Disputa entre o sistema jurídico e São Januário
No momento, há um objetivo compartilhado fortalecendo essa relação histórica: a defesa da imagem da comunidade. Isso surgiu devido às palavras usadas pelo juiz do Juizado Especial do Torcedor e Grandes Eventos no processo judicial contra o Vasco, que investiga os eventos após o jogo entre Vasco e Goiás, em junho. As palavras do juiz no despacho causaram indignação nos moradores. Ele escreveu:
“Para contextualizar a total falta de condições de operação do local, desde a área externa até a interna, pode-se observar que todo o complexo é cercado pela comunidade da Barreira do Vasco, de onde é comum se ouvir disparos de armas de fogo provenientes do tráfico de drogas lá instalado, criando um clima de insegurança para chegar e sair do estádio”.
A Associação emitiu uma nota rebatendo as palavras do juiz, considerando que há uma “visão distorcida da realidade”. A interdição do estádio de São Januário, de acordo com o comunicado, está gerando prejuízos aos comerciantes locais, que dependem significativamente dos jogos para obter renda, devido ao grande fluxo de mais de 20 mil torcedores por partida.
“Do meu ponto de vista, são pessoas que não têm empatia ao avaliar uma situação, não conseguem enxergar que, por trás de uma favela com problemas de esgoto, falta de energia e estruturas adequadas de saúde e educação, há mães e pais lutando para que seus filhos tenham sucesso na vida”, afirma Vânia Silva. Ela desafia aqueles que duvidam a irem à favela e verificarem por si mesmos.
Ela se orgulha em dizer que dali saem professores, diretores de escola, policiais – inclusive muitos que moram na Barreira. “Quem duvida geralmente pergunta: como isso é possível? Eu respondo com simplicidade: eles nasceram e cresceram na favela e decidiram seguir a carreira militar quando adultos. O que há de errado nisso?”

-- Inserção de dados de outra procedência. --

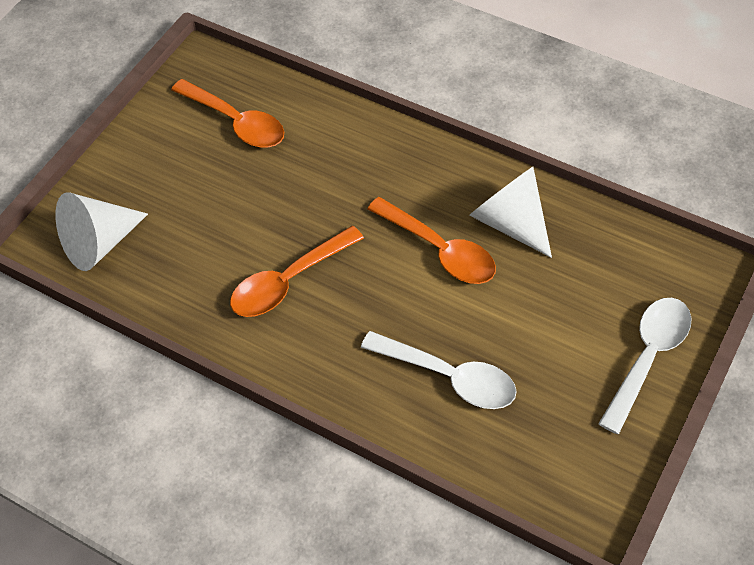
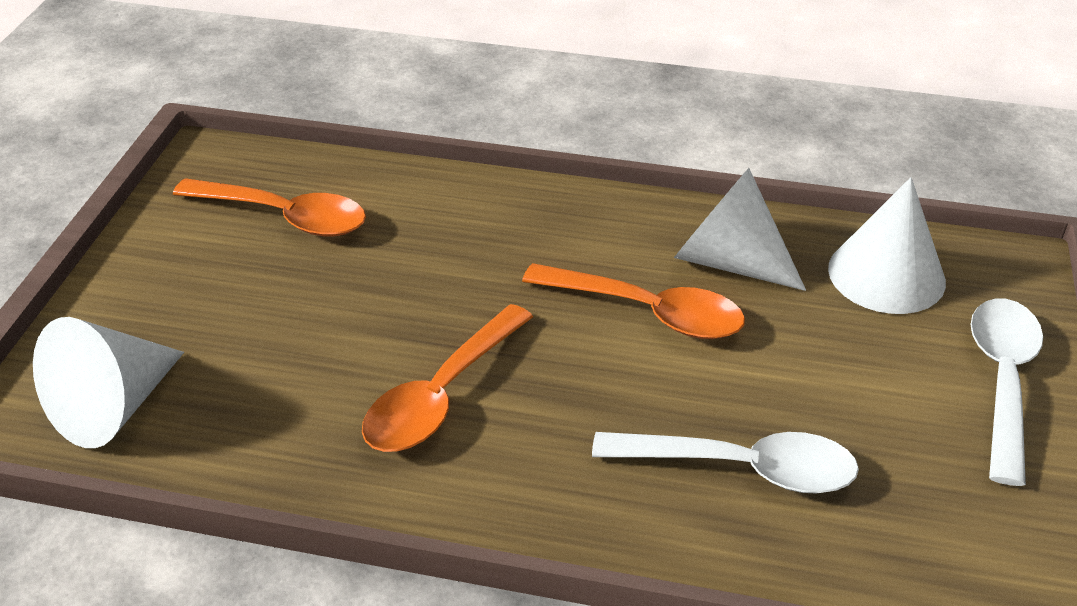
camera: 20 degrees left, 15 degrees down
none -> white cone [828,177,946,314]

Segundo ela, também surgiram juízes, promotores e outros profissionais ligados ao sistema jurídico da Barreira do Vasco. “Isso dói no meu coração, no coração dos moradores antigos, porque é triste ser rotulado injustamente. É muito duro dormir sabendo que moro em uma favela pacífica e acordar sabendo que minha favela foi rotulada como um lugar perigoso. Quem fez isso realmente não conhece a Barreira do Vasco”.
A presidente da Associação de Moradores aproveitou seu discurso na comemoração dos 125 anos do Clube para fazer um apelo não apenas pela Barreira do Vasco, mas por todas as favelas do Rio de Janeiro. Vaninha lembrou que a cidade cresceu entre favelas e morros e é preciso que os governantes olhem para essa população com mais cuidado, especialmente para os mais humildes.

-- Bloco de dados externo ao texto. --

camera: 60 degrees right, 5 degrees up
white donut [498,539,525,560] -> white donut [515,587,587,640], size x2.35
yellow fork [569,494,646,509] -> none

“Não podemos imaginar que, a qualquer momento, as pessoas precisem se esconder em suas casas porque as favelas oferecem perigo para quem mora perto. É melhor pensar em coisas positivas, como as crianças pobres que estão brincando descalças hoje, que podem se tornar médicos ou profissionais de saúde e salvar vidas no futuro. Vamos refletir sobre isso?”
Em 2021, o Vasco destacou a relação com a Barreira do Vasco na entrada social de São Januário: “Barreira do Vasco: Casa do Verdadeiro Clube do Povo”.
O responsável pela iniciativa, atual vice-presidente de Marketing, Francisco Kronemberger, comenta: “A comunidade e o clube são partes de um todo e, como tal, absolutamente interligados. A relação do Vasco com a Barreira é uma demonstração real do DNA inclusivo do Clube, presente em tudo, desde nossa casa até as ações e iniciativas que abraçamos além de nossos muros. A comunidade recebeu seu nome em homenagem ao clube, mas não é a Barreira que pertence ao Vasco. É o Vasco que pertence à Barreira”.